WHAT TO WORK ON: Copy out all lines bearing the word "Zeichen" from the listing below.

-- MATERIAL SUPPLIED follows --

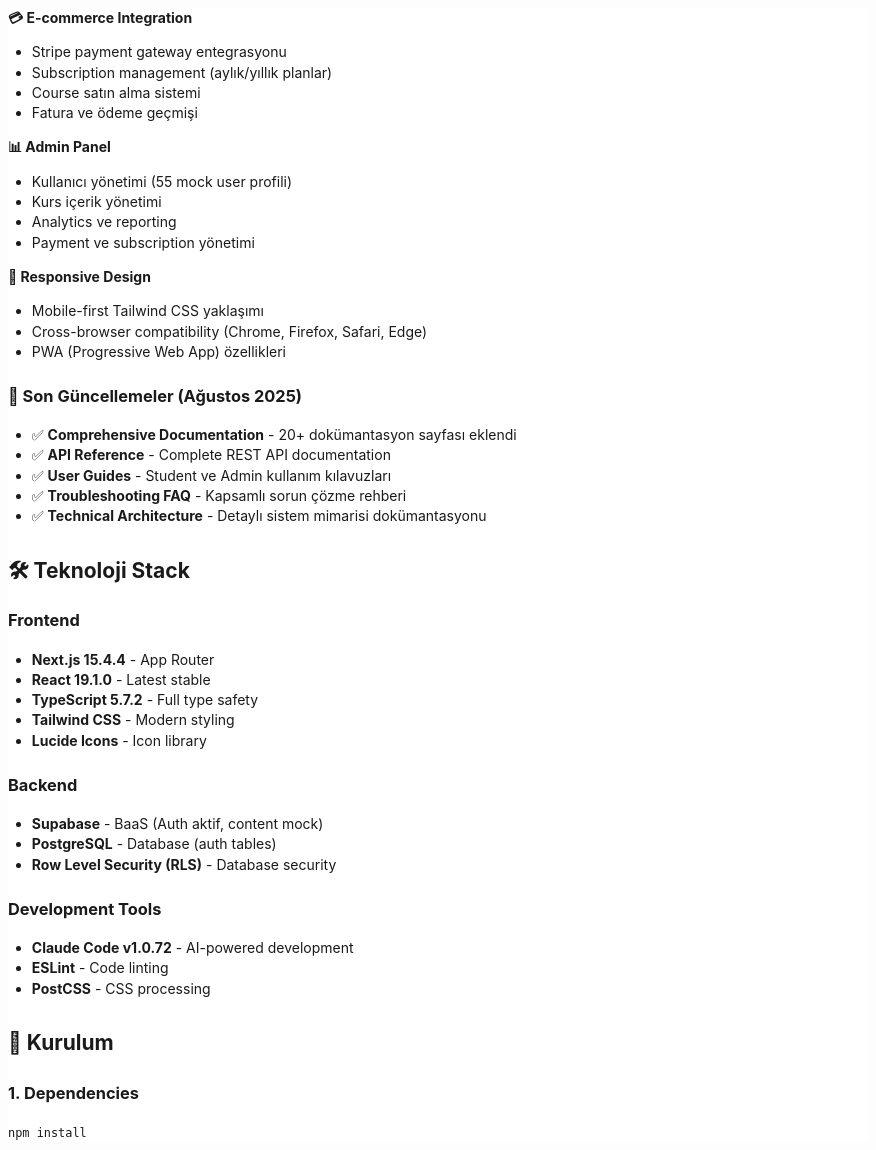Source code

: **💳 E-commerce Integration**
- Stripe payment gateway entegrasyonu
- Subscription management (aylık/yıllık planlar)
- Course satın alma sistemi
- Fatura ve ödeme geçmişi

**📊 Admin Panel**
- Kullanıcı yönetimi (55 mock user profili)
- Kurs içerik yönetimi
- Analytics ve reporting
- Payment ve subscription yönetimi

**📱 Responsive Design**
- Mobile-first Tailwind CSS yaklaşımı
- Cross-browser compatibility (Chrome, Firefox, Safari, Edge)
- PWA (Progressive Web App) özellikleri

### 🔄 Son Güncellemeler (Ağustos 2025)
- ✅ **Comprehensive Documentation** - 20+ dokümantasyon sayfası eklendi
- ✅ **API Reference** - Complete REST API documentation
- ✅ **User Guides** - Student ve Admin kullanım kılavuzları
- ✅ **Troubleshooting FAQ** - Kapsamlı sorun çözme rehberi
- ✅ **Technical Architecture** - Detaylı sistem mimarisi dokümantasyonu

## 🛠️ Teknoloji Stack

### Frontend
- **Next.js 15.4.4** - App Router
- **React 19.1.0** - Latest stable
- **TypeScript 5.7.2** - Full type safety
- **Tailwind CSS** - Modern styling
- **Lucide Icons** - Icon library

### Backend
- **Supabase** - BaaS (Auth aktif, content mock)
- **PostgreSQL** - Database (auth tables)
- **Row Level Security (RLS)** - Database security

### Development Tools
- **Claude Code v1.0.72** - AI-powered development
- **ESLint** - Code linting
- **PostCSS** - CSS processing

## 🚀 Kurulum

### 1. Dependencies
```bash
npm install
```
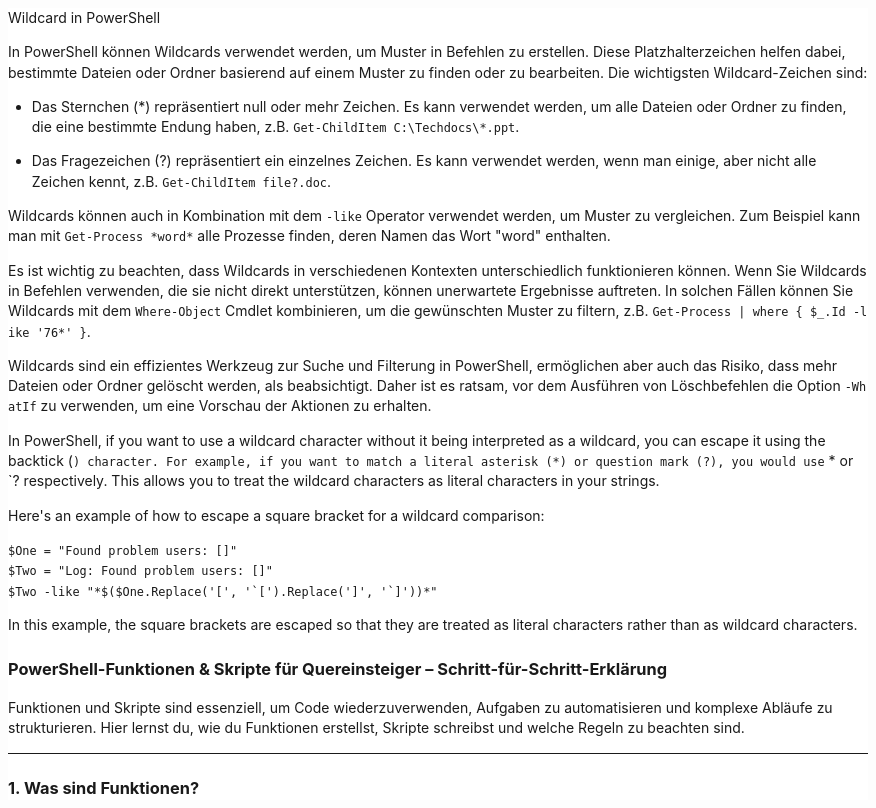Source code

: 

Wildcard in PowerShell

In PowerShell können Wildcards verwendet werden, um Muster in Befehlen zu erstellen. Diese Platzhalterzeichen helfen dabei, bestimmte Dateien oder Ordner basierend auf einem Muster zu finden oder zu bearbeiten. Die wichtigsten Wildcard-Zeichen sind:

- Das Sternchen (*) repräsentiert null oder mehr Zeichen. Es kann verwendet werden, um alle Dateien oder Ordner zu finden, die eine bestimmte Endung haben, z.B. `Get-ChildItem C:\Techdocs\*.ppt`.
    
- Das Fragezeichen (?) repräsentiert ein einzelnes Zeichen. Es kann verwendet werden, wenn man einige, aber nicht alle Zeichen kennt, z.B. `Get-ChildItem file?.doc`.
    

Wildcards können auch in Kombination mit dem `-like` Operator verwendet werden, um Muster zu vergleichen. Zum Beispiel kann man mit `Get-Process *word*` alle Prozesse finden, deren Namen das Wort "word" enthalten.

Es ist wichtig zu beachten, dass Wildcards in verschiedenen Kontexten unterschiedlich funktionieren können. Wenn Sie Wildcards in Befehlen verwenden, die sie nicht direkt unterstützen, können unerwartete Ergebnisse auftreten. In solchen Fällen können Sie Wildcards mit dem `Where-Object` Cmdlet kombinieren, um die gewünschten Muster zu filtern, z.B. `Get-Process | where { $_.Id -like '76*' }`.

Wildcards sind ein effizientes Werkzeug zur Suche und Filterung in PowerShell, ermöglichen aber auch das Risiko, dass mehr Dateien oder Ordner gelöscht werden, als beabsichtigt. Daher ist es ratsam, vor dem Ausführen von Löschbefehlen die Option `-WhatIf` zu verwenden, um eine Vorschau der Aktionen zu erhalten.


In PowerShell, if you want to use a wildcard character without it being interpreted as a wildcard, you can escape it using the backtick (`) character. For example, if you want to match a literal asterisk (*) or question mark (?), you would use` * or `? respectively. This allows you to treat the wildcard characters as literal characters in your strings.

Here's an example of how to escape a square bracket for a wildcard comparison:

```
$One = "Found problem users: []"
$Two = "Log: Found problem users: []"
$Two -like "*$($One.Replace('[', '`[').Replace(']', '`]'))*"
```

In this example, the square brackets are escaped so that they are treated as literal characters rather than as wildcard characters.




### **PowerShell-Funktionen & Skripte für Quereinsteiger – Schritt-für-Schritt-Erklärung**

Funktionen und Skripte sind essenziell, um Code wiederzuverwenden, Aufgaben zu automatisieren und komplexe Abläufe zu strukturieren. Hier lernst du, wie du Funktionen erstellst, Skripte schreibst und welche Regeln zu beachten sind.

---

### **1. Was sind Funktionen?**
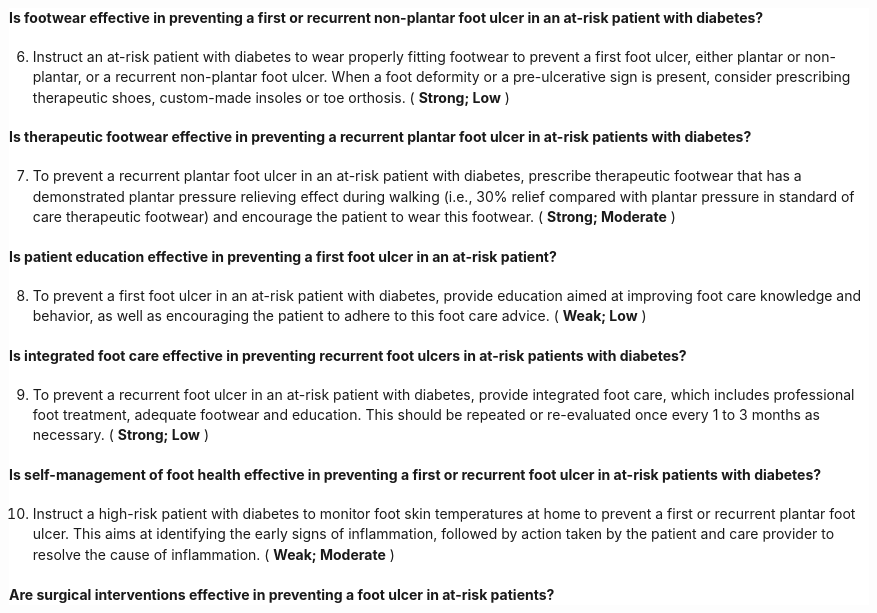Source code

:


####  Is footwear effective in preventing a first or recurrent non-plantar foot ulcer in an at-risk patient with diabetes? 


  6. Instruct an at-risk patient with diabetes to wear properly fitting footwear to prevent a first foot ulcer, either plantar or non-plantar, or a recurrent non-plantar foot ulcer. When a foot deformity or a pre-ulcerative sign is present, consider prescribing therapeutic shoes, custom-made insoles or toe orthosis. ( **Strong; Low** ) 




####  Is therapeutic footwear effective in preventing a recurrent plantar foot ulcer in at-risk patients with diabetes? 


  7. To prevent a recurrent plantar foot ulcer in an at-risk patient with diabetes, prescribe therapeutic footwear that has a demonstrated plantar pressure relieving effect during walking (i.e., 30% relief compared with plantar pressure in standard of care therapeutic footwear) and encourage the patient to wear this footwear. ( **Strong; Moderate** ) 




####  Is patient education effective in preventing a first foot ulcer in an at-risk patient? 


  8. To prevent a first foot ulcer in an at-risk patient with diabetes, provide education aimed at improving foot care knowledge and behavior, as well as encouraging the patient to adhere to this foot care advice. ( **Weak; Low** ) 




####  Is integrated foot care effective in preventing recurrent foot ulcers in at-risk patients with diabetes? 


  9. To prevent a recurrent foot ulcer in an at-risk patient with diabetes, provide integrated foot care, which includes professional foot treatment, adequate footwear and education. This should be repeated or re-evaluated once every 1 to 3 months as necessary. ( **Strong; Low** ) 




####  Is self-management of foot health effective in preventing a first or recurrent foot ulcer in at-risk patients with diabetes? 


  10. Instruct a high-risk patient with diabetes to monitor foot skin temperatures at home to prevent a first or recurrent plantar foot ulcer. This aims at identifying the early signs of inflammation, followed by action taken by the patient and care provider to resolve the cause of inflammation. ( **Weak; Moderate** ) 




####  Are surgical interventions effective in preventing a foot ulcer in at-risk patients? 
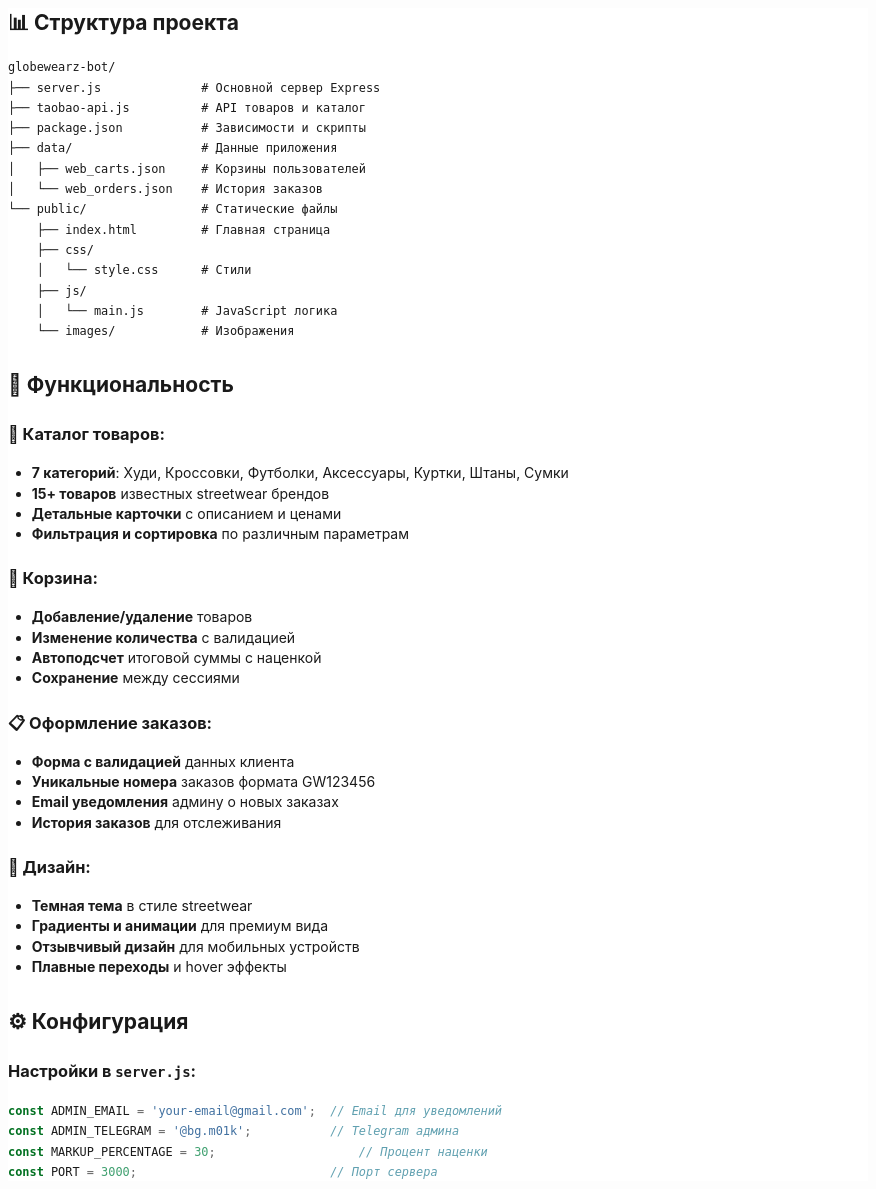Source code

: ## 📊 Структура проекта

```
globewearz-bot/
├── server.js              # Основной сервер Express
├── taobao-api.js          # API товаров и каталог
├── package.json           # Зависимости и скрипты
├── data/                  # Данные приложения
│   ├── web_carts.json     # Корзины пользователей
│   └── web_orders.json    # История заказов
└── public/                # Статические файлы
    ├── index.html         # Главная страница
    ├── css/
    │   └── style.css      # Стили
    ├── js/
    │   └── main.js        # JavaScript логика
    └── images/            # Изображения
```

## 🎯 Функциональность

### 🏪 Каталог товаров:
- **7 категорий**: Худи, Кроссовки, Футболки, Аксессуары, Куртки, Штаны, Сумки
- **15+ товаров** известных streetwear брендов
- **Детальные карточки** с описанием и ценами
- **Фильтрация и сортировка** по различным параметрам

### 🛒 Корзина:
- **Добавление/удаление** товаров
- **Изменение количества** с валидацией
- **Автоподсчет** итоговой суммы с наценкой
- **Сохранение** между сессиями

### 📋 Оформление заказов:
- **Форма с валидацией** данных клиента
- **Уникальные номера** заказов формата GW123456
- **Email уведомления** админу о новых заказах
- **История заказов** для отслеживания

### 🎨 Дизайн:
- **Темная тема** в стиле streetwear
- **Градиенты и анимации** для премиум вида
- **Отзывчивый дизайн** для мобильных устройств
- **Плавные переходы** и hover эффекты

## ⚙️ Конфигурация

### Настройки в `server.js`:
```javascript
const ADMIN_EMAIL = 'your-email@gmail.com';  // Email для уведомлений
const ADMIN_TELEGRAM = '@bg.m01k';           // Telegram админа
const MARKUP_PERCENTAGE = 30;                    // Процент наценки
const PORT = 3000;                           // Порт сервера
```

-- MATERIAL SUPPLIED concluded --

OUTPUT OF THE TASK:
In PowerShell können Wildcards verwendet werden, um Muster in Befehlen zu erstellen. Diese Platzhalterzeichen helfen dabei, bestimmte Dateien oder Ordner basierend auf einem Muster zu finden oder zu bearbeiten. Die wichtigsten Wildcard-Zeichen sind:
- Das Sternchen (*) repräsentiert null oder mehr Zeichen. Es kann verwendet werden, um alle Dateien oder Ordner zu finden, die eine bestimmte Endung haben, z.B. `Get-ChildItem C:\Techdocs\*.ppt`.
- Das Fragezeichen (?) repräsentiert ein einzelnes Zeichen. Es kann verwendet werden, wenn man einige, aber nicht alle Zeichen kennt, z.B. `Get-ChildItem file?.doc`.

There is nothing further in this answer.